Scan the records for the word "zijn". Return each line where it is found.

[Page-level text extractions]
--------------------
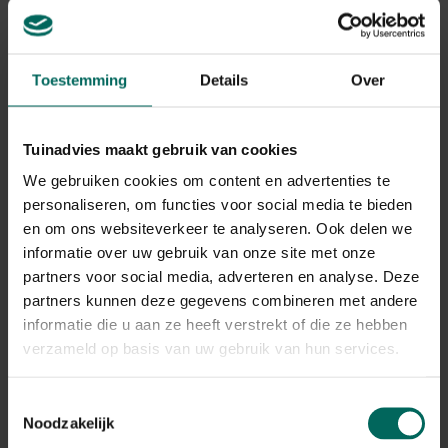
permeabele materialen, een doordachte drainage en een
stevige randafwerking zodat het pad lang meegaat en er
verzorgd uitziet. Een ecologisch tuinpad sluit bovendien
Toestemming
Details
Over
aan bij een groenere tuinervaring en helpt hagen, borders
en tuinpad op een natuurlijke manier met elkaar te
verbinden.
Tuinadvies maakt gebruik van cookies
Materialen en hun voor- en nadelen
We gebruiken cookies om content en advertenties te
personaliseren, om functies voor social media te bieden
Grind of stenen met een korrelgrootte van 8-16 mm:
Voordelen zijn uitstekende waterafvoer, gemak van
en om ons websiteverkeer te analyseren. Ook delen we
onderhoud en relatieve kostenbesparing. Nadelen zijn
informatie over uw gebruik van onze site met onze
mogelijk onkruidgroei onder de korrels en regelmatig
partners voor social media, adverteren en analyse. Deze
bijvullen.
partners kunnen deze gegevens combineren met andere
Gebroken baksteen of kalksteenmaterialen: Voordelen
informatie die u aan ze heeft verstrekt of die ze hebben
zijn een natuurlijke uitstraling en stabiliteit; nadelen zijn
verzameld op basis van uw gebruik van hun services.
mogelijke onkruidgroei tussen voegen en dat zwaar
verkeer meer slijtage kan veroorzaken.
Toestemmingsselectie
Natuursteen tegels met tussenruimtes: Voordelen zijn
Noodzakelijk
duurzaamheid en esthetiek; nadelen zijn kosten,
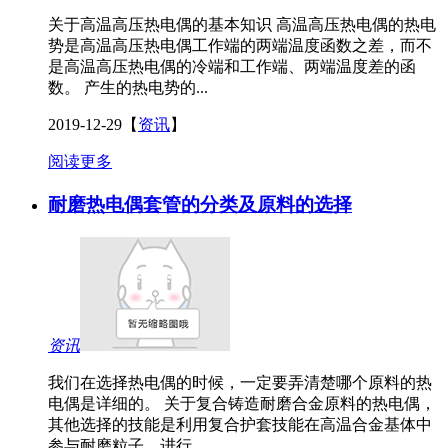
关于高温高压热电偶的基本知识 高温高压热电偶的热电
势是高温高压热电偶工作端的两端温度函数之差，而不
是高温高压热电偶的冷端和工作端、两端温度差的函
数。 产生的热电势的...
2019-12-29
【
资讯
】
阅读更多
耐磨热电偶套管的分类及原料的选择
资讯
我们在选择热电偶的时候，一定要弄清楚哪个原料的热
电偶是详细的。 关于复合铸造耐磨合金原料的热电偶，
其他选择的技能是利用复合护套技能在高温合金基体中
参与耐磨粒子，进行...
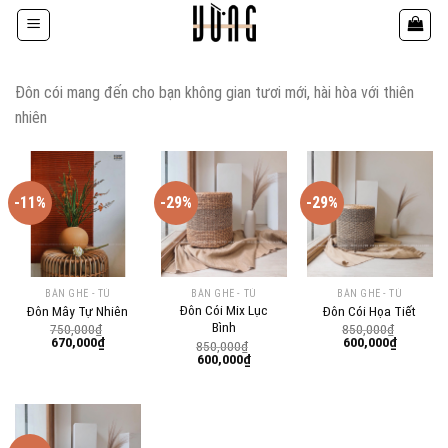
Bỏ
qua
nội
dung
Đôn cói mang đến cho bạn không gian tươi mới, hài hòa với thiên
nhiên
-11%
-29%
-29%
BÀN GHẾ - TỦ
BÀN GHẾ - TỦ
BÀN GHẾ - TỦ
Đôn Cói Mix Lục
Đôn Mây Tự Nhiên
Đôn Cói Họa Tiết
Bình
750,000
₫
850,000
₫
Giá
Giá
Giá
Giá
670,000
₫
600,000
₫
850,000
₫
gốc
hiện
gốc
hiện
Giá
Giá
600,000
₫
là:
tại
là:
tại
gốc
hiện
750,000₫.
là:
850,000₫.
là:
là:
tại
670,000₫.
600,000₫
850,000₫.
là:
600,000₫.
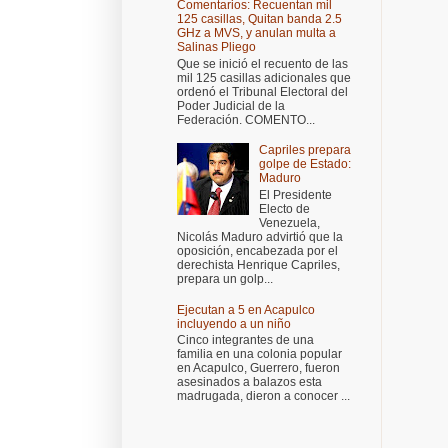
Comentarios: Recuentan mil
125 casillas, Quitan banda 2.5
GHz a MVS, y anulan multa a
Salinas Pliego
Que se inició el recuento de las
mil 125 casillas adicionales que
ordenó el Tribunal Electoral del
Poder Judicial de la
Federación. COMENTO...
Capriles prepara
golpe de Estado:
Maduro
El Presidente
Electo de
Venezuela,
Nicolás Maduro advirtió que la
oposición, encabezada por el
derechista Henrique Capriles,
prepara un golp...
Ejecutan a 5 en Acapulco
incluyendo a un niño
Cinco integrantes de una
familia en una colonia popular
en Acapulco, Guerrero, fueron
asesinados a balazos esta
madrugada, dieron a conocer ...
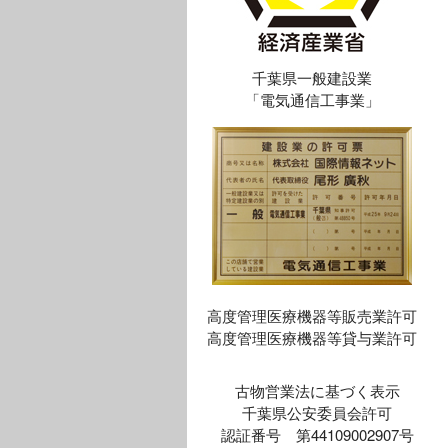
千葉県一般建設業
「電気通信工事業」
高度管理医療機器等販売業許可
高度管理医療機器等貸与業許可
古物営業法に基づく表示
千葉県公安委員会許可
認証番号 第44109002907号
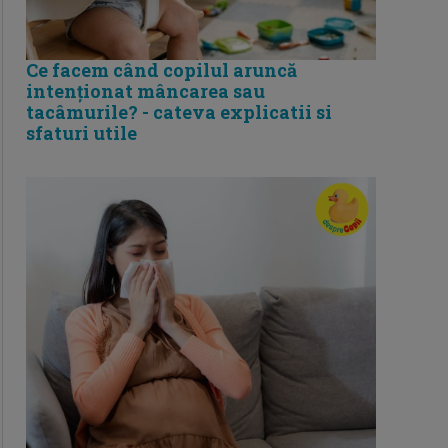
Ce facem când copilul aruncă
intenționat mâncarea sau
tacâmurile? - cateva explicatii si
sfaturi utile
--------------------
OUTPUT OF THE TASK:
Voordelen zijn uitstekende waterafvoer, gemak van
onderhoud en relatieve kostenbesparing. Nadelen zijn
zijn een natuurlijke uitstraling en stabiliteit; nadelen zijn
Natuursteen tegels met tussenruimtes: Voordelen zijn
duurzaamheid en esthetiek; nadelen zijn kosten,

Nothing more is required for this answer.